Entries drawn from a collection:
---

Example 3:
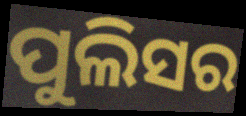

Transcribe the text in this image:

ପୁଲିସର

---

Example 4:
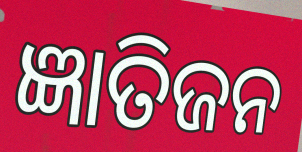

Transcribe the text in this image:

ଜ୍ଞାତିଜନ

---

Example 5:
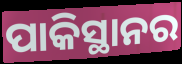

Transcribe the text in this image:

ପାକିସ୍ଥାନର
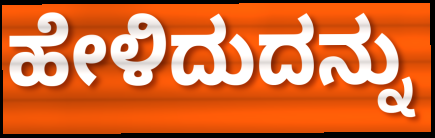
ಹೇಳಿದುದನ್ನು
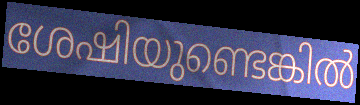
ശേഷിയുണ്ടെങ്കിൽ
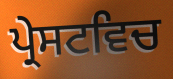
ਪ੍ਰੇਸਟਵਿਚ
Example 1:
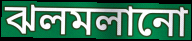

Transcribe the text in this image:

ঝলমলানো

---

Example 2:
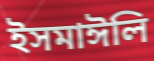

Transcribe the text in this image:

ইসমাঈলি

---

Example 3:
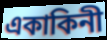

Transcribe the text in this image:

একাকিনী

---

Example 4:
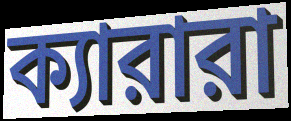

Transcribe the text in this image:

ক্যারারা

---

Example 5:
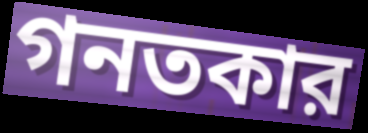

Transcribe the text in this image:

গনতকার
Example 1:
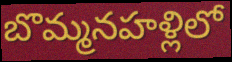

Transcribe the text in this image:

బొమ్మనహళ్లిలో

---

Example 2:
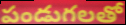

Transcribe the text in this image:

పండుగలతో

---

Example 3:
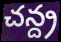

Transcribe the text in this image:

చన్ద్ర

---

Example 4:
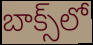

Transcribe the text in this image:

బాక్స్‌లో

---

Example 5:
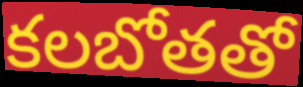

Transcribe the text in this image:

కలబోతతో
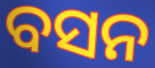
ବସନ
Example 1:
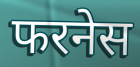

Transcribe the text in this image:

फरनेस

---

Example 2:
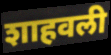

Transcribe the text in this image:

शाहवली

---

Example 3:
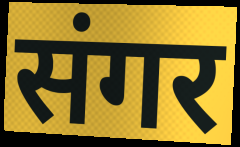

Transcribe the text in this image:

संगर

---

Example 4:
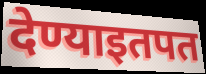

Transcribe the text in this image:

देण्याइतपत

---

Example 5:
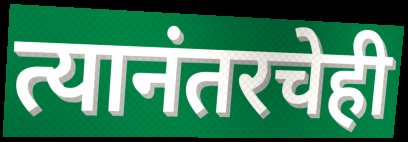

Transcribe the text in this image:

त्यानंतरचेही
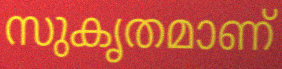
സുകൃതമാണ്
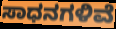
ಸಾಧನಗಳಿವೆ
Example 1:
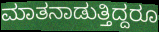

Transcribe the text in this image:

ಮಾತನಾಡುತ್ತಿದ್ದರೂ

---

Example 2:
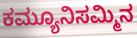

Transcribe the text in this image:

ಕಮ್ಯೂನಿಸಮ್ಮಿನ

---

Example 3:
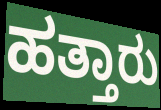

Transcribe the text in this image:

Given task: Can you rewrite all of these lines with "Write out" in place of each "Transcribe" and nothing else altered? Omit the pictures from your version.

The reply:
---

Example 3:

Write out the text in this image:

ପୁଲିସର

---

Example 4:

Write out the text in this image:

ଜ୍ଞାତିଜନ

---

Example 5:

Write out the text in this image:

ପାକିସ୍ଥାନର
ಹೇಳಿದುದನ್ನು
ശേഷിയുണ്ടെങ്കിൽ
ਪ੍ਰੇਸਟਵਿਚ
Example 1:

Write out the text in this image:

ঝলমলানো

---

Example 2:

Write out the text in this image:

ইসমাঈলি

---

Example 3:

Write out the text in this image:

একাকিনী

---

Example 4:

Write out the text in this image:

ক্যারারা

---

Example 5:

Write out the text in this image:

গনতকার
Example 1:

Write out the text in this image:

బొమ్మనహళ్లిలో

---

Example 2:

Write out the text in this image:

పండుగలతో

---

Example 3:

Write out the text in this image:

చన్ద్ర

---

Example 4:

Write out the text in this image:

బాక్స్‌లో

---

Example 5:

Write out the text in this image:

కలబోతతో
ବସନ
Example 1:

Write out the text in this image:

फरनेस

---

Example 2:

Write out the text in this image:

शाहवली

---

Example 3:

Write out the text in this image:

संगर

---

Example 4:

Write out the text in this image:

देण्याइतपत

---

Example 5:

Write out the text in this image:

त्यानंतरचेही
സുകൃതമാണ്
ಸಾಧನಗಳಿವೆ
Example 1:

Write out the text in this image:

ಮಾತನಾಡುತ್ತಿದ್ದರೂ

---

Example 2:

Write out the text in this image:

ಕಮ್ಯೂನಿಸಮ್ಮಿನ

---

Example 3:

Write out the text in this image:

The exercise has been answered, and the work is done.